Al igual que todas las demás ideas que habían terminado convirtiéndose en libro, ésta no desaparecería. Hacía unos días habían ido a la biblioteca de Chatham a sacar libros sobre la historia de Cape Cod. Luego encontró unos viejos y polvorientos tomos en un armario del estudio de Recuerda. Así pues, aquella noche se disponía a leer, y pronto se encontró felizmente inmersa en la investigación.
A las ocho sonó el teléfono.
—¿Señora Nichols? —No reconoció la voz.
—Sí —respondió con cautela.
—Señora Nichols, soy Scott Covey. Elaine Atkins me ha dado su número. ¿Está el señor Nichols?
¡Scott Covey! Menley reconoció el nombre.
—Mi esposo no se encuentra en casa —dijo—. Regresará mañana. Puede llamarlo a última hora de la tarde.

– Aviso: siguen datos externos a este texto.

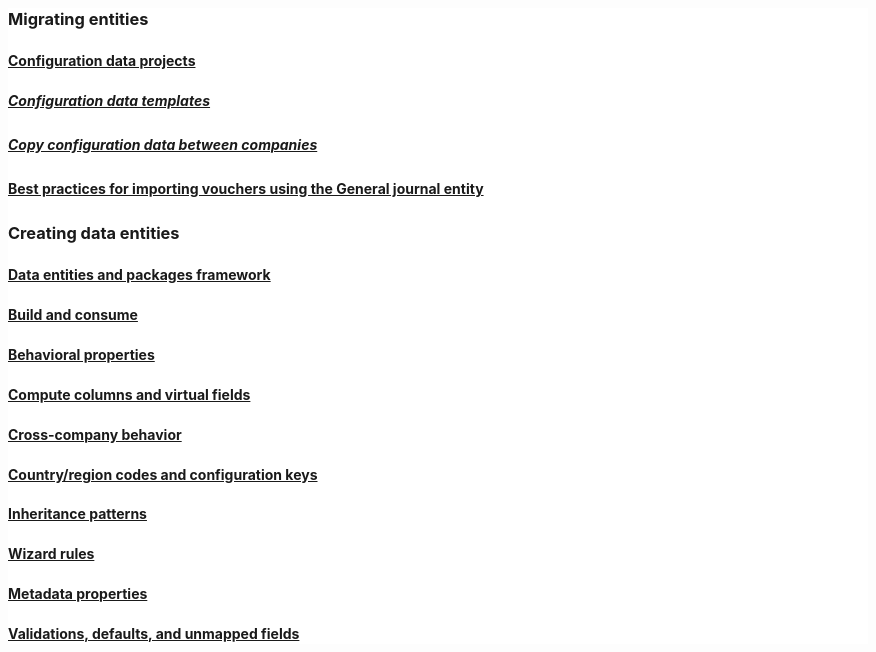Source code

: ### Migrating entities
#### [Configuration data projects](/dynamics365/unified-operations/dev-itpro/data-entities/configuration-data-projects?toc=/dynamics365/unified-operations/supply-chain/toc.json)
##### [Configuration data templates](/dynamics365/unified-operations/dev-itpro/data-entities/configuration-data-templates?toc=/dynamics365/unified-operations/supply-chain/toc.json)
##### [Copy configuration data between companies](/dynamics365/unified-operations/dev-itpro/data-entities/copy-configuration?toc=/dynamics365/unified-operations/supply-chain/toc.json)
#### [Best practices for importing vouchers using the General journal entity](/dynamics365/unified-operations/dev-itpro/data-entities/tips-tricks-import-general-journal-entity?toc=/dynamics365/unified-operations/supply-chain/toc.json)

### Creating data entities
#### [Data entities and packages framework](/dynamics365/unified-operations/dev-itpro/data-entities/data-entities-data-packages?toc=/dynamics365/unified-operations/supply-chain/toc.json)
#### [Build and consume](/dynamics365/unified-operations/dev-itpro/data-entities/build-consuming-data-entities?toc=/dynamics365/unified-operations/supply-chain/toc.json)
#### [Behavioral properties](/dynamics365/unified-operations/dev-itpro/data-entities/behavioral-properties-data-entities?toc=/dynamics365/unified-operations/supply-chain/toc.json)
#### [Compute columns and virtual fields](/dynamics365/unified-operations/dev-itpro/data-entities/data-entity-computed-columns-virtual-fields?toc=/dynamics365/unified-operations/supply-chain/toc.json)
#### [Cross-company behavior](/dynamics365/unified-operations/dev-itpro/data-entities/cross-company-behavior?toc=/dynamics365/unified-operations/supply-chain/toc.json)
#### [Country/region codes and configuration keys](/dynamics365/unified-operations/dev-itpro/data-entities/countryregion-codes-configuration-keys?toc=/dynamics365/unified-operations/supply-chain/toc.json)
#### [Inheritance patterns](/dynamics365/unified-operations/dev-itpro/data-entities/support-super-type-sub-type?toc=/dynamics365/unified-operations/supply-chain/toc.json)
#### [Wizard rules](/dynamics365/unified-operations/dev-itpro/data-entities/data-entity-wizard-rules?toc=/dynamics365/unified-operations/supply-chain/toc.json)
#### [Metadata properties](/dynamics365/unified-operations/dev-itpro/data-entities/metadata-properties?toc=/dynamics365/unified-operations/supply-chain/toc.json)
#### [Validations, defaults, and unmapped fields](/dynamics365/unified-operations/dev-itpro/data-entities/validations-defaults-unmapped-fields?toc=/dynamics365/unified-operations/supply-chain/toc.json)
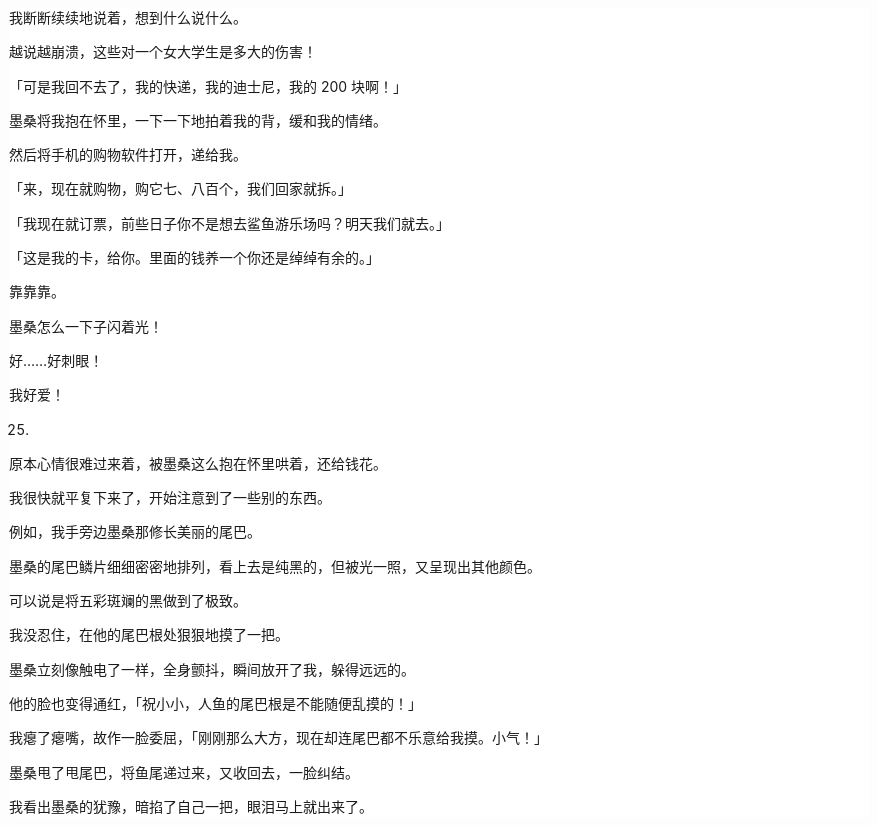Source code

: 
我断断续续地说着，想到什么说什么。


越说越崩溃，这些对一个女大学生是多大的伤害！


「可是我回不去了，我的快递，我的迪士尼，我的 200 块啊！」


墨桑将我抱在怀里，一下一下地拍着我的背，缓和我的情绪。


然后将手机的购物软件打开，递给我。


「来，现在就购物，购它七、八百个，我们回家就拆。」


「我现在就订票，前些日子你不是想去鲨鱼游乐场吗？明天我们就去。」


「这是我的卡，给你。里面的钱养一个你还是绰绰有余的。」


靠靠靠。


墨桑怎么一下子闪着光！


好……好刺眼！


我好爱！


25.


原本心情很难过来着，被墨桑这么抱在怀里哄着，还给钱花。


我很快就平复下来了，开始注意到了一些别的东西。


例如，我手旁边墨桑那修长美丽的尾巴。


墨桑的尾巴鳞片细细密密地排列，看上去是纯黑的，但被光一照，又呈现出其他颜色。


可以说是将五彩斑斓的黑做到了极致。


我没忍住，在他的尾巴根处狠狠地摸了一把。


墨桑立刻像触电了一样，全身颤抖，瞬间放开了我，躲得远远的。


他的脸也变得通红，「祝小小，人鱼的尾巴根是不能随便乱摸的！」


我瘪了瘪嘴，故作一脸委屈，「刚刚那么大方，现在却连尾巴都不乐意给我摸。小气！」


墨桑甩了甩尾巴，将鱼尾递过来，又收回去，一脸纠结。


我看出墨桑的犹豫，暗掐了自己一把，眼泪马上就出来了。

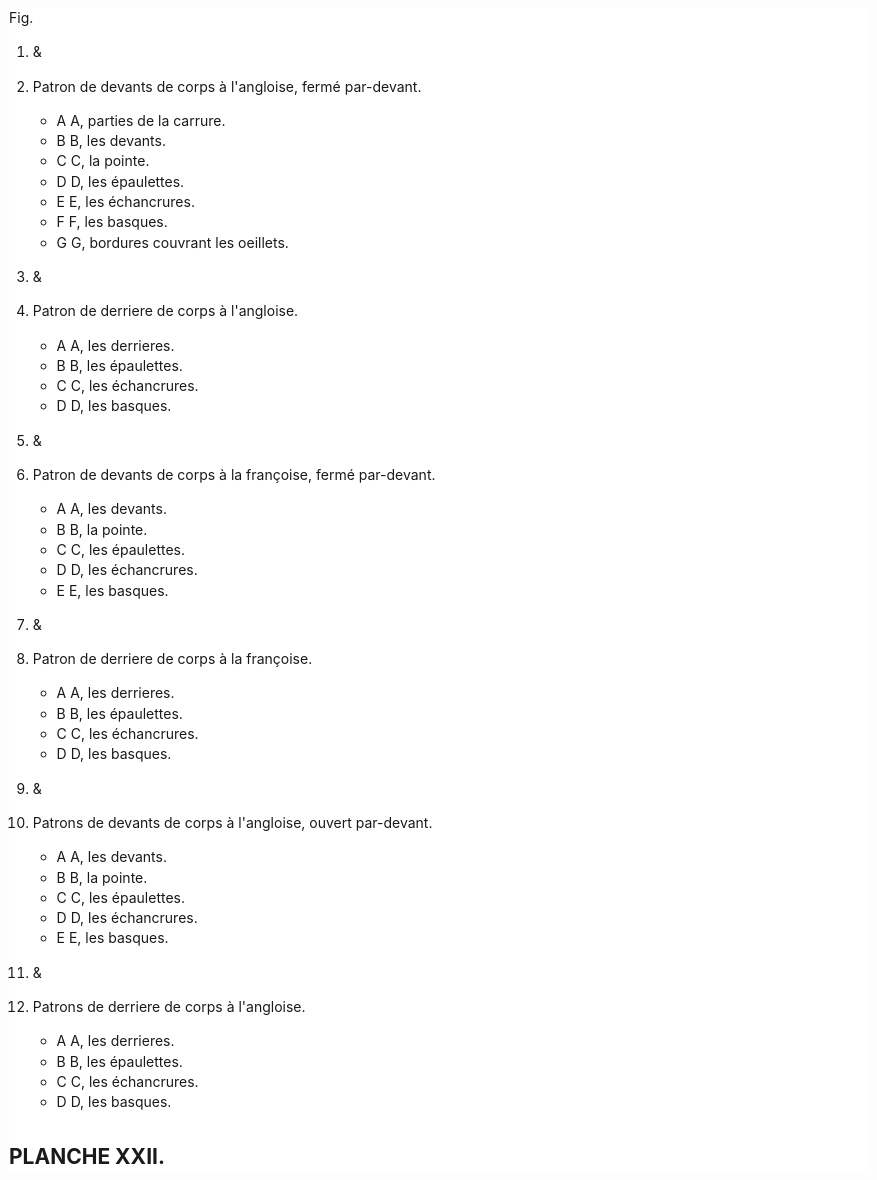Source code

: Fig.
1. &
2. Patron de devants de corps à l'angloise, fermé par-devant.
	- A A, parties de la carrure.
	- B B, les devants.
	- C C, la pointe.
	- D D, les épaulettes.
	- E E, les échancrures.
	- F F, les basques.
	- G G, bordures couvrant les oeillets.

3. &
4. Patron de derriere de corps à l'angloise.
	- A A, les derrieres.
	- B B, les épaulettes.
	- C C, les échancrures.
	- D D, les basques.

5. &
6. Patron de devants de corps à la françoise, fermé par-devant.
	- A A, les devants.
	- B B, la pointe.
	- C C, les épaulettes.
	- D D, les échancrures.
	- E E, les basques.

7. &
8. Patron de derriere de corps à la françoise.
	- A A, les derrieres.
	- B B, les épaulettes.
	- C C, les échancrures.
	- D D, les basques.

9. &
10. Patrons de devants de corps à l'angloise, ouvert par-devant.
	- A A, les devants.
	- B B, la pointe.
	- C C, les épaulettes.
	- D D, les échancrures.
	- E E, les basques.

11. &
12. Patrons de derriere de corps à l'angloise.
	- A A, les derrieres.
	- B B, les épaulettes.
	- C C, les échancrures.
	- D D, les basques.


PLANCHE XXII.
-------------
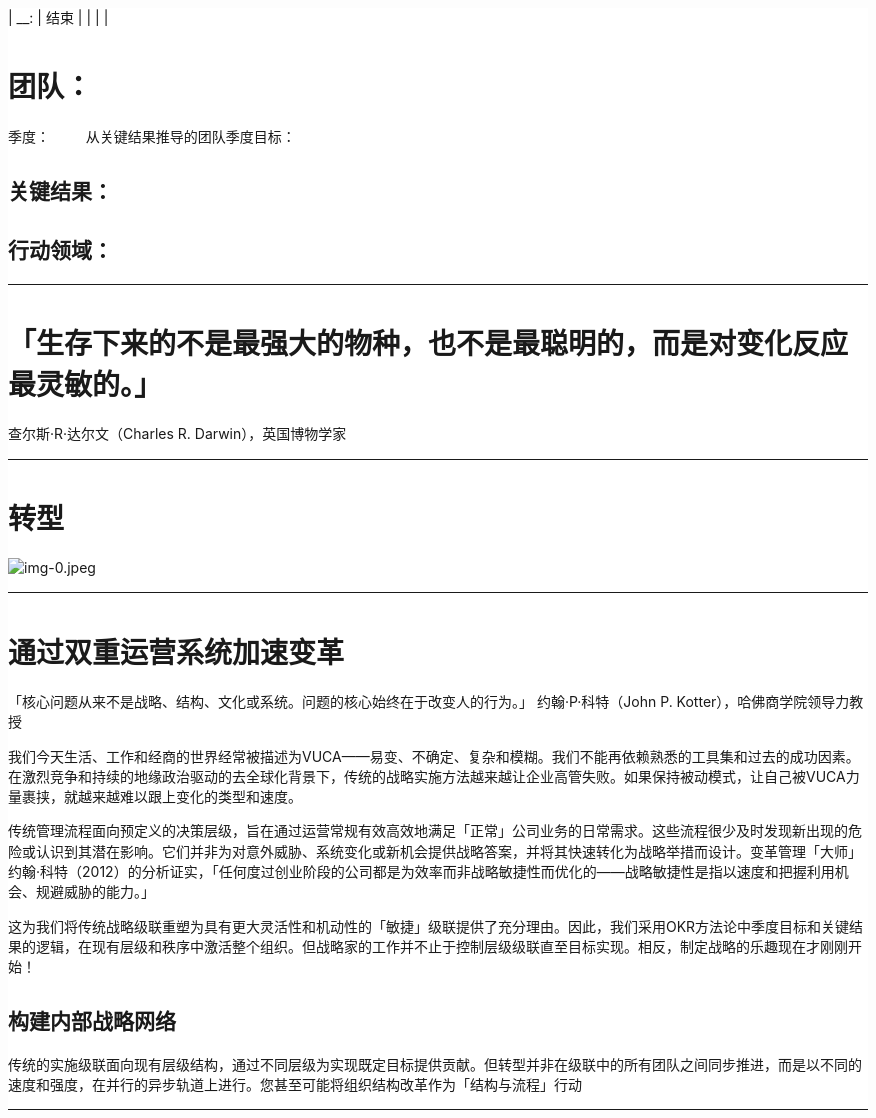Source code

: | __: | 结束 |  |  |  |

# 团队：

季度：$\qquad$
从关键结果推导的团队季度目标：

## 关键结果：

## 行动领域：

---


# 「生存下来的不是最强大的物种，也不是最聪明的，而是对变化反应最灵敏的。」

查尔斯·R·达尔文（Charles R. Darwin），英国博物学家

---


# 转型

![img-0.jpeg](img-0.jpeg)

---


# 通过双重运营系统加速变革

「核心问题从来不是战略、结构、文化或系统。问题的核心始终在于改变人的行为。」
约翰·P·科特（John P. Kotter），哈佛商学院领导力教授

我们今天生活、工作和经商的世界经常被描述为VUCA——易变、不确定、复杂和模糊。我们不能再依赖熟悉的工具集和过去的成功因素。在激烈竞争和持续的地缘政治驱动的去全球化背景下，传统的战略实施方法越来越让企业高管失败。如果保持被动模式，让自己被VUCA力量裹挟，就越来越难以跟上变化的类型和速度。

传统管理流程面向预定义的决策层级，旨在通过运营常规有效高效地满足「正常」公司业务的日常需求。这些流程很少及时发现新出现的危险或认识到其潜在影响。它们并非为对意外威胁、系统变化或新机会提供战略答案，并将其快速转化为战略举措而设计。变革管理「大师」约翰·科特（2012）的分析证实，「任何度过创业阶段的公司都是为效率而非战略敏捷性而优化的——战略敏捷性是指以速度和把握利用机会、规避威胁的能力。」

这为我们将传统战略级联重塑为具有更大灵活性和机动性的「敏捷」级联提供了充分理由。因此，我们采用OKR方法论中季度目标和关键结果的逻辑，在现有层级和秩序中激活整个组织。但战略家的工作并不止于控制层级级联直至目标实现。相反，制定战略的乐趣现在才刚刚开始！

## 构建内部战略网络

传统的实施级联面向现有层级结构，通过不同层级为实现既定目标提供贡献。但转型并非在级联中的所有团队之间同步推进，而是以不同的速度和强度，在并行的异步轨道上进行。您甚至可能将组织结构改革作为「结构与流程」行动

---

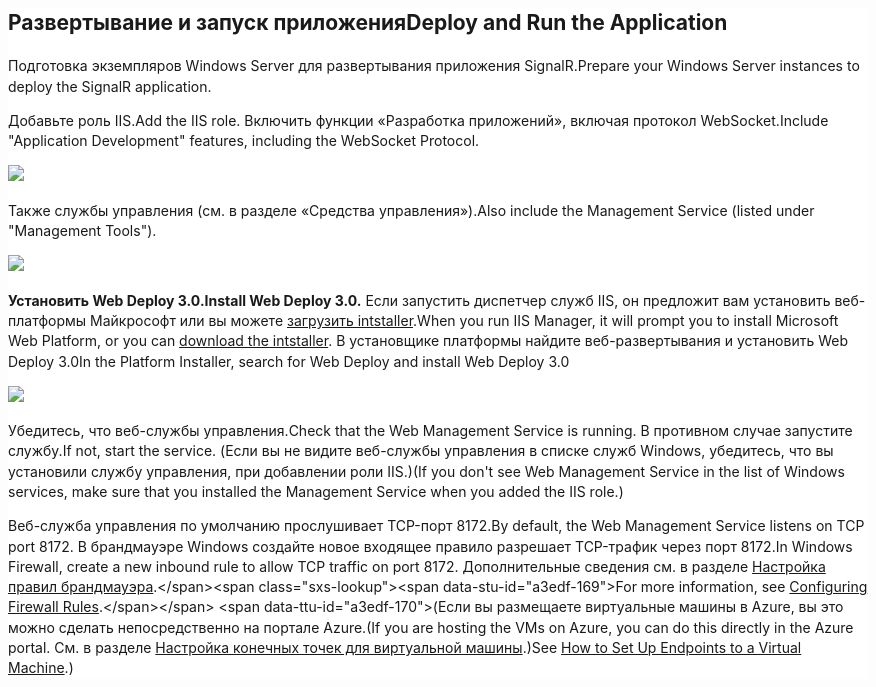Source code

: ## <a name="deploy-and-run-the-application"></a><span data-ttu-id="a3edf-156">Развертывание и запуск приложения</span><span class="sxs-lookup"><span data-stu-id="a3edf-156">Deploy and Run the Application</span></span>

<span data-ttu-id="a3edf-157">Подготовка экземпляров Windows Server для развертывания приложения SignalR.</span><span class="sxs-lookup"><span data-stu-id="a3edf-157">Prepare your Windows Server instances to deploy the SignalR application.</span></span>

<span data-ttu-id="a3edf-158">Добавьте роль IIS.</span><span class="sxs-lookup"><span data-stu-id="a3edf-158">Add the IIS role.</span></span> <span data-ttu-id="a3edf-159">Включить функции «Разработка приложений», включая протокол WebSocket.</span><span class="sxs-lookup"><span data-stu-id="a3edf-159">Include "Application Development" features, including the WebSocket Protocol.</span></span>

![](scaleout-with-redis/_static/image5.png)

<span data-ttu-id="a3edf-160">Также службы управления (см. в разделе «Средства управления»).</span><span class="sxs-lookup"><span data-stu-id="a3edf-160">Also include the Management Service (listed under "Management Tools").</span></span>

![](scaleout-with-redis/_static/image6.png)

<span data-ttu-id="a3edf-161">**Установить Web Deploy 3.0.**</span><span class="sxs-lookup"><span data-stu-id="a3edf-161">**Install Web Deploy 3.0.**</span></span> <span data-ttu-id="a3edf-162">Если запустить диспетчер служб IIS, он предложит вам установить веб-платформы Майкрософт или вы можете [загрузить intstaller](https://go.microsoft.com/fwlink/?LinkId=255386).</span><span class="sxs-lookup"><span data-stu-id="a3edf-162">When you run IIS Manager, it will prompt you to install Microsoft Web Platform, or you can [download the intstaller](https://go.microsoft.com/fwlink/?LinkId=255386).</span></span> <span data-ttu-id="a3edf-163">В установщике платформы найдите веб-развертывания и установить Web Deploy 3.0</span><span class="sxs-lookup"><span data-stu-id="a3edf-163">In the Platform Installer, search for Web Deploy and install Web Deploy 3.0</span></span>

![](scaleout-with-redis/_static/image7.png)

<span data-ttu-id="a3edf-164">Убедитесь, что веб-службы управления.</span><span class="sxs-lookup"><span data-stu-id="a3edf-164">Check that the Web Management Service is running.</span></span> <span data-ttu-id="a3edf-165">В противном случае запустите службу.</span><span class="sxs-lookup"><span data-stu-id="a3edf-165">If not, start the service.</span></span> <span data-ttu-id="a3edf-166">(Если вы не видите веб-службы управления в списке служб Windows, убедитесь, что вы установили службу управления, при добавлении роли IIS.)</span><span class="sxs-lookup"><span data-stu-id="a3edf-166">(If you don't see Web Management Service in the list of Windows services, make sure that you installed the Management Service when you added the IIS role.)</span></span>

<span data-ttu-id="a3edf-167">Веб-служба управления по умолчанию прослушивает TCP-порт 8172.</span><span class="sxs-lookup"><span data-stu-id="a3edf-167">By default, the Web Management Service listens on TCP port 8172.</span></span> <span data-ttu-id="a3edf-168">В брандмауэре Windows создайте новое входящее правило разрешает TCP-трафик через порт 8172.</span><span class="sxs-lookup"><span data-stu-id="a3edf-168">In Windows Firewall, create a new inbound rule to allow TCP traffic on port 8172.</span></span> <span data-ttu-id="a3edf-169">Дополнительные сведения см. в разделе [Настройка правил брандмауэра](https://technet.microsoft.com/library/dd448559(WS.10).aspx).</span><span class="sxs-lookup"><span data-stu-id="a3edf-169">For more information, see [Configuring Firewall Rules](https://technet.microsoft.com/library/dd448559(WS.10).aspx).</span></span> <span data-ttu-id="a3edf-170">(Если вы размещаете виртуальные машины в Azure, вы это можно сделать непосредственно на портале Azure.</span><span class="sxs-lookup"><span data-stu-id="a3edf-170">(If you are hosting the VMs on Azure, you can do this directly in the Azure portal.</span></span> <span data-ttu-id="a3edf-171">См. в разделе [Настройка конечных точек для виртуальной машины](https://azure.microsoft.com/documentation/articles/virtual-machines-set-up-endpoints/).)</span><span class="sxs-lookup"><span data-stu-id="a3edf-171">See [How to Set Up Endpoints to a Virtual Machine](https://azure.microsoft.com/documentation/articles/virtual-machines-set-up-endpoints/).)</span></span>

—Gracias. Perdone la molestia.
—No es ninguna molestia. Y lamento mucho lo de su esposa.
—Ha sido terrible, pero tengo la esperanza de que su esposo pueda ayudarme. Por si no fuera bastante doloroso haber perdido a Viv, ahora la policía actúa como si pensara que no fue un accidente.
Al cabo de pocos minutos llamó Adam. Parecía preocupado.
—La familia de Kurt Potter está empeñada en que Susan vuelva a la cárcel. Saben que lo mató en defensa propia, pero admitirlo significa aceptar que no hicieron caso de las señales de advertencia.
Menley se dio cuenta de que Adam se encontraba agotado. Sólo habían pasado tres días desde que iniciara sus vacaciones y ya estaba otra vez en el despacho. No tuvo valor para hablarle de la petición de Scott Covey. Al día siguiente, cuando regresara, le pediría que concertase una cita con él. Ella sabía muy bien lo que se sentía al ser interrogado por la policía sobre un trágico accidente.
Le aseguró a Adam que tanto ella como Hannah se encontraban perfectamente, que las dos lo echaban de menos y que estaba muy ocupada con las investigaciones para el nuevo libro.
Sin embargo, las llamadas de Scott Covey y de Adam la habían desconcentrado, de modo que a las nueve apagó las luces y se fue a la planta de arriba.
Entró a mirar cómo dormía Hannah y olfateó el aire. Había un olor a moho en la habitación. ¿De dónde procedía? Abrió la ventana unos centímetros más. Una intensa brisa salada llenó la estancia. «Así está mejor», pensó.
No le resultó fácil conciliar el sueño. Volver a cruzar el paso a nivel le trajo vivos recuerdos del terrible accidente. Se acordaba de la luz de advertencia. Estaba segura de que la había mirado, era una cosa que hacía automáticamente, pero el sol era tan fuerte que no se dio cuenta de que estaba encendida. La primera indicación de lo que estaba ocurriendo fue la vibración causada por el tren que avanzaba hacia ellos. Luego oyó el alarido agudo y frenético del silbato.
Se le secó la garganta y la sangre desapareció de sus labios, pero al menos aquella vez no empezó a sudar ni a temblar. Finalmente cayó en un inquieto sopor.
A las dos se incorporó bruscamente. La niña estaba gritando y el sonido de un tren que se aproximaba retumbaba en la habitación.